*** Provided data

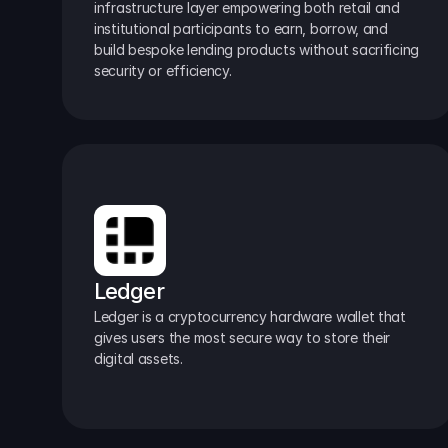
infrastructure layer empowering both retail and 
institutional participants to earn, borrow, and 
build bespoke lending products without sacrificing 
security or efficiency.
Ledger
Ledger is a cryptocurrency hardware wallet that 
gives users the most secure way to store their 
digital assets.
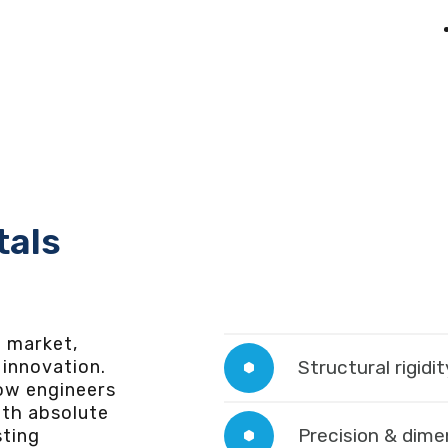
tals
e market,
innovation.
Structural rigidit
low engineers
th absolute
Precision & dimen
sting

******

_Assigned task_
Give the count of lines in the material containing "Ledger". The reply is that number alone.

_Problem solution_
2